- _Extrait fourni_
++++++++++
Introduction à la Repeinture

Par Michel René Alix

(Voir les photos de travaux publiés publiquement sous Flickr.com ou Picasia.com)

Pourquoi ajouter de la peinture quand on peut l’enlever ? Pourquoi partir de zéro comme un apprenti sorcier quand on peut rassembler couche sur couche comme le fait ce bon vieillard, le Temps ?

La Repeinture (un genre de mon invention) implique aller la découverte de l’individualité d’une forme en sculptant ou en modelant une configuration de peinture existante, éclaboussée ou appliquée au rouleau (collage, etcetera). Dans le sillage su Surréalisme et du Dadaïsme, la Repeinture établit un dialogue préliminaire avec la forme (ligne, tache ou photo) et développe une relation qualitative, une réduction ou un élargissement, un lien poétique, un procédé de série ou de bourgeonnement.

Est-ce compréhensible ? Au risque de me quereller tout seul, l’art ne s’adresse pas au pointilleux, pieds tendres ou non-initiés de la culture. L’art est une sale corvée, mais il faut que quelqu’un le fasse.

La Déconstruction du Peint

L’attitude du peintre est ordinairement de bâtir, construire, d’ajouter de la peinture à la peinture. Cependant, la peinture est la peau des choses qui mérite de s’adapter à la « chose » plutôt qu’à elle-même. Autrefois les Grecs peignaient leurs temples et leurs statues, la peinture servant à ranimer et à rénover. Aujourd’hui, depuis que la science a découvert les espaces vides au centre de la matière, la peau de la peinture doit réagir à l’aléatoire au fond de l’être, à la roulette russe des sous-couches, au creux éventré de l’oignon, en se mettant au même diapason. Il est temps de créer de nouveau en rebâtissant à l’inverse, donc de repeindre.
++++++++++
- _Données fournies_
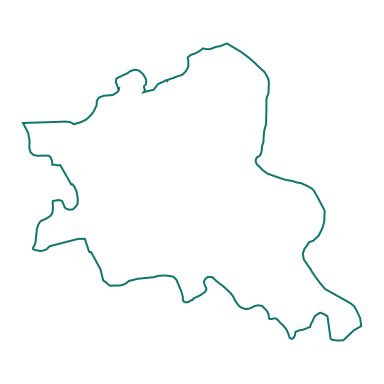 outline of Shubra Khît, Al Buhayrah, Egypt
{"feature_id": "37247803B97013363059523", "entity_name": "Shubra Khît", "entity_type": "district", "adm_level": 2, "iso_a3": "EGY", "parent_name": "Egypt", "parent_adm1": "Al Buhayrah", "projection": "mercator", "projection_center": [30.677, 31.003], "detail": "fine", "context": "isolated", "style": "outline", "palette": "teal", "viewbox_px": 384, "rotation_deg": 0, "n_neighbors": 0, "source": "geoboundaries", "source_scale": "gbopen_adm2", "svg_char_len": 5765}
<svg xmlns="http://www.w3.org/2000/svg" viewBox="0 0 384 384"><path d="M23.0,123.0L24.1,125.1L28.2,132.9L28.8,136.7L29.6,140.6L29.3,146.6L29.4,147.8L29.5,148.8L30.2,151.0L30.6,152.4L32.3,153.9L33.4,154.9L35.2,155.3L37.5,155.8L39.5,155.7L41.7,155.7L43.5,155.7L46.0,155.7L47.3,155.7L48.5,155.7L49.0,156.0L49.7,156.4L50.3,156.8L50.6,157.4L51.4,159.3L51.9,160.5L52.0,161.6L52.1,162.5L52.3,164.0L52.3,164.8L55.5,164.8L58.0,165.5L60.2,165.1L60.5,165.6L67.5,177.8L71.3,184.5L72.4,184.3L74.1,186.2L75.3,188.7L76.6,191.6L77.1,194.9L77.4,196.5L77.8,198.9L77.7,201.9L77.6,203.7L76.1,206.1L75.3,207.1L74.6,207.7L72.7,209.4L69.1,209.7L68.1,209.3L67.1,208.9L65.7,208.5L64.6,207.1L64.1,205.7L62.6,202.3L62.2,201.2L60.6,200.4L58.2,200.1L55.8,200.5L52.9,201.0L52.6,203.0L52.9,206.0L52.8,210.7L52.1,213.5L50.4,215.9L46.3,218.6L41.0,220.9L39.8,222.2L38.4,224.5L36.9,228.9L36.7,230.7L36.4,233.7L35.6,242.0L34.5,245.1L32.9,248.1L33.1,249.1L34.5,249.8L35.1,250.0L37.9,250.5L40.6,251.0L42.7,250.7L44.4,250.1L46.4,249.4L47.2,248.7L49.7,246.2L78.2,238.9L84.9,238.8L89.1,251.8L90.6,252.3L91.1,252.1L100.5,269.3L103.2,280.5L106.5,282.7L106.7,283.2L108.4,284.5L109.9,285.7L110.8,285.7L115.8,285.5L116.6,285.5L119.5,285.5L122.1,285.1L124.8,284.0L126.8,282.8L128.1,281.7L128.7,280.9L129.6,280.7L130.2,280.6L133.6,279.9L135.3,279.4L137.6,278.8L139.6,278.6L152.7,277.3L153.6,277.2L154.6,277.0L156.1,276.6L157.8,275.9L159.6,275.8L164.1,275.5L164.8,275.5L169.7,276.0L173.4,276.7L174.5,277.8L176.5,279.8L178.6,285.0L179.3,286.5L181.3,291.3L182.0,293.9L182.3,295.0L182.9,297.3L182.8,300.0L183.9,301.7L184.7,301.8L186.0,302.5L188.8,301.8L190.9,300.3L192.6,300.0L193.7,298.2L195.4,297.6L197.3,296.7L200.2,295.3L200.9,294.9L203.5,293.0L205.2,291.7L206.3,290.0L206.2,288.1L205.7,287.0L204.8,285.4L204.4,283.5L203.9,281.6L204.7,280.0L205.2,279.0L206.6,277.9L207.7,277.0L210.8,277.1L212.4,277.2L215.5,280.2L216.9,281.4L219.1,283.3L222.7,285.8L224.0,287.0L225.4,288.2L227.4,290.1L230.1,292.6L232.3,295.3L233.6,297.4L233.9,298.0L235.3,300.9L237.2,303.6L239.2,306.1L241.0,307.4L241.5,307.6L244.2,308.6L245.1,309.0L248.1,308.9L250.0,308.3L250.5,308.1L251.8,307.6L254.1,306.2L258.0,305.3L262.1,305.9L263.3,307.2L265.7,309.6L267.0,310.9L267.7,312.5L267.9,313.0L268.6,314.5L268.8,317.1L269.4,318.9L270.6,319.1L275.4,318.3L276.6,318.9L277.0,319.3L278.3,320.4L280.0,322.6L280.6,323.1L281.6,324.0L284.3,326.7L286.2,329.1L287.2,331.3L288.2,333.4L289.8,338.1L292.2,338.9L293.0,338.3L293.3,337.9L293.8,337.2L294.5,336.2L294.8,335.6L295.2,333.6L295.3,332.7L295.5,331.9L296.0,331.7L298.3,330.8L299.0,330.5L299.8,330.2L300.5,330.1L302.6,329.8L304.8,329.1L305.3,328.9L307.1,328.0L310.2,327.0L310.3,326.3L310.4,325.5L310.9,324.4L311.2,323.4L312.8,320.7L314.2,317.1L316.1,315.2L317.8,314.1L320.1,312.7L320.9,312.9L324.5,314.4L326.5,315.7L327.3,316.2L327.6,316.8L327.7,318.0L330.0,334.4L330.2,336.2L330.6,338.7L332.5,340.0L334.0,340.1L337.1,340.5L343.1,340.4L344.7,339.0L345.4,338.3L354.3,329.9L356.4,328.9L357.6,328.1L361.0,326.3L360.9,324.0L360.2,318.4L357.9,313.3L357.1,311.5L354.2,306.3L352.4,304.8L350.7,303.5L349.4,302.7L346.7,301.1L344.4,299.8L333.4,293.7L325.2,289.1L320.0,283.0L318.6,281.1L315.9,277.5L311.9,271.7L310.2,268.5L308.6,266.4L307.8,265.3L306.3,263.1L303.9,259.5L303.4,257.2L303.3,256.3L303.1,255.4L302.8,253.5L303.6,251.4L304.3,249.1L307.0,245.6L308.9,242.3L310.8,241.5L313.0,240.9L315.8,238.4L318.5,235.9L320.4,232.2L322.2,228.6L323.3,225.0L324.3,221.6L324.4,215.5L324.8,211.5L323.8,209.0L322.1,205.8L320.6,202.9L319.3,200.4L316.9,196.0L316.0,194.4L314.2,191.3L313.6,190.5L311.9,188.6L311.4,188.3L308.4,186.6L307.1,185.9L304.1,184.6L302.1,183.6L301.0,183.0L297.7,182.7L293.1,181.2L292.2,181.0L291.5,180.8L288.9,180.4L288.0,180.3L285.9,179.9L284.5,179.5L283.2,179.1L280.7,178.3L279.3,177.8L278.1,177.4L272.9,175.6L272.2,175.3L270.2,174.6L267.4,173.6L264.7,171.6L262.0,169.6L260.4,167.7L256.7,164.1L256.0,162.3L255.7,160.9L255.6,160.2L255.9,159.5L256.8,157.4L258.0,156.7L259.3,156.1L260.4,155.0L261.7,150.9L262.0,146.3L263.5,141.7L263.6,137.5L264.2,130.9L266.1,123.7L266.2,116.7L266.3,113.1L266.4,109.6L266.4,99.8L267.0,96.8L268.3,93.8L268.6,90.6L268.7,86.8L268.9,82.7L268.4,79.1L265.9,74.2L264.4,71.9L261.3,69.1L259.3,67.3L255.0,63.1L248.9,57.8L246.3,55.8L240.6,51.6L234.2,47.8L227.5,43.8L227.2,43.5L226.6,43.7L224.0,44.6L222.5,45.2L220.5,46.1L217.8,46.5L216.4,46.8L215.7,47.0L214.8,47.3L213.4,47.9L212.3,48.3L210.0,49.1L208.1,49.1L206.2,49.1L202.9,48.4L199.4,51.2L196.9,52.5L194.9,53.6L193.3,53.9L191.5,54.7L190.4,55.2L188.1,57.0L187.7,58.2L188.3,60.9L188.3,64.5L188.3,66.8L187.6,68.1L186.7,69.7L185.7,71.5L183.8,73.3L182.2,74.9L180.8,75.3L177.2,76.4L175.3,77.1L174.6,77.5L173.8,77.8L173.1,78.2L172.2,78.4L171.1,78.6L170.3,78.9L169.3,79.3L167.8,79.9L167.1,81.1L166.1,80.1L164.6,81.0L164.0,81.4L162.6,82.1L161.9,82.4L161.0,82.7L160.4,82.9L159.6,83.4L157.8,84.2L157.4,84.8L156.9,85.5L153.8,89.7L147.4,91.2L143.6,92.2L145.0,90.3L144.8,89.7L144.2,87.9L143.9,86.8L144.0,86.3L144.5,85.7L145.3,84.9L146.0,84.1L146.1,83.6L146.1,82.5L146.2,81.6L146.1,79.7L145.0,77.4L144.5,76.5L143.1,74.2L142.6,73.7L140.8,72.1L140.0,71.4L139.0,70.8L138.1,70.3L136.5,70.0L134.3,69.8L132.6,70.3L131.8,70.8L130.9,70.9L130.1,71.1L129.5,71.7L128.5,72.4L127.5,73.3L126.3,73.8L125.4,74.2L124.3,74.7L122.9,75.3L121.8,76.0L120.5,76.5L119.4,77.0L118.6,77.4L117.6,77.9L116.5,78.6L116.3,79.1L116.2,80.0L115.9,82.2L115.9,82.7L117.1,84.8L117.2,85.8L117.7,87.3L117.8,87.9L118.2,88.9L119.0,88.4L118.7,90.5L118.1,91.2L116.0,93.2L114.3,94.1L112.6,95.1L103.9,95.7L99.0,97.6L96.8,100.8L96.6,105.4L93.5,111.8L91.2,114.8L86.3,119.5L80.7,122.2L80.2,122.4L79.0,122.7L76.9,123.2L74.9,124.1L73.3,124.1L71.7,122.8L70.8,122.5L69.8,122.1L68.9,122.0L67.7,121.8L66.9,121.7L66.1,121.7L65.3,121.6L23.0,123.0Z" fill="none" stroke="#0f766e" stroke-width="2"/></svg>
++++++++++
Reproduisez à l'identique le passage de l'extrait sur la Repeinture qui va de « Introduction à la » jusqu'à « vieillard, le Temps ? » inclus.

Introduction à la Repeinture

Par Michel René Alix

(Voir les photos de travaux publiés publiquement sous Flickr.com ou Picasia.com)

Pourquoi ajouter de la peinture quand on peut l’enlever ? Pourquoi partir de zéro comme un apprenti sorcier quand on peut rassembler couche sur couche comme le fait ce bon vieillard, le Temps ?